** Passage to read **
▬▬▬▬▬▬

Re: Stockfish 20251005 is clear improvement in test suites

Post by MOBMAT »

I would like to be able to use the 6-man Nalimov EGTB in SF.

The Nalimov TBs are the main reason I still use Houdini for mate solving.
i7-6700K @ 4.00Ghz 32Gb, Win 10 Home, EGTBs on PCI SSD
Benchmark: Stockfish15.1 NNUE x64 bmi2 (nps): 1277K
User avatar
Ajedrecista
Posts: 2134
Joined: Wed Jul 13, 2011 9:04 pm
Location: Madrid, Spain.

Re: Stockfish 20251005 is clear improvement in test suites.

Post by Ajedrecista »

Hello:
MOBMAT wrote: Sat Oct 11, 2025 12:39 am I would like to be able to use the 6-man Nalimov EGTB in SF.

The Nalimov TBs are the main reason I still use Houdini for mate solving.
CPW - Nalimov Tablebases
CPW wrote:[...] however the license policy requires explicit permission by Eugene Nalimov.
As far as I remember, this permission has been nearly impossible to obtain for many years. Houdini could be one of few exceptions, but having Gaviota EGTB and later Syzygy EGTB looks enough for (almost) anybody.

Regards from Spain.

Ajedrecista.

▬▬▬▬▬▬

** Given instruction A **
Decide whether each statement agrees with the forum thread: (i) MOBMAT names the Nalimov tablebases as the main reason for still using Houdini for mate solving; (ii) Ajedrecista says permission from Eugene Nalimov has been easy to get for many years; (iii) Ajedrecista's listed location is Madrid, Spain. Answer yes or no for each, quoting the deciding words.
The forum thread and the design file records are separate and unrelated material.

Dataset excerpts
▬▬▬▬▬▬

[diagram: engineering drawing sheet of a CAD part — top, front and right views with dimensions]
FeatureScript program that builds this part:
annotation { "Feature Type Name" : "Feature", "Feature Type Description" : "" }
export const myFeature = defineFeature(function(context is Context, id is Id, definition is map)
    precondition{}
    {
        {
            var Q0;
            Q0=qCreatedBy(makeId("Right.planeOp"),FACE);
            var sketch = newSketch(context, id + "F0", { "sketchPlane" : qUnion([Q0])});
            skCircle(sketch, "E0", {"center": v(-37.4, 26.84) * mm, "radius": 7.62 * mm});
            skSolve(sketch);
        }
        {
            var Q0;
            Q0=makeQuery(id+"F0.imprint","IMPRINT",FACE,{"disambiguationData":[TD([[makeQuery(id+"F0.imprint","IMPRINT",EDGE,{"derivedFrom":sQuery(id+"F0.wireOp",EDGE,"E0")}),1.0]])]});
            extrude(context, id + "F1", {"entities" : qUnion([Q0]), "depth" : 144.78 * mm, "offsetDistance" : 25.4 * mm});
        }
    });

▬▬▬▬▬▬

** Given instruction B **
Return, word for word, the stretch of the design file records from their start through the line containing "var sketch = newSketch(context, id", with both ends included.

** Answer A **
(i) Yes: "The Nalimov TBs are the main reason I still use Houdini for mate solving."
(ii) No: "this permission has been nearly impossible to obtain for many years."
(iii) Yes: "Location: Madrid, Spain."

** Answer B **
[diagram: engineering drawing sheet of a CAD part — top, front and right views with dimensions]
FeatureScript program that builds this part:
annotation { "Feature Type Name" : "Feature", "Feature Type Description" : "" }
export const myFeature = defineFeature(function(context is Context, id is Id, definition is map)
    precondition{}
    {
        {
            var Q0;
            Q0=qCreatedBy(makeId("Right.planeOp"),FACE);
            var sketch = newSketch(context, id + "F0", { "sketchPlane" : qUnion([Q0])});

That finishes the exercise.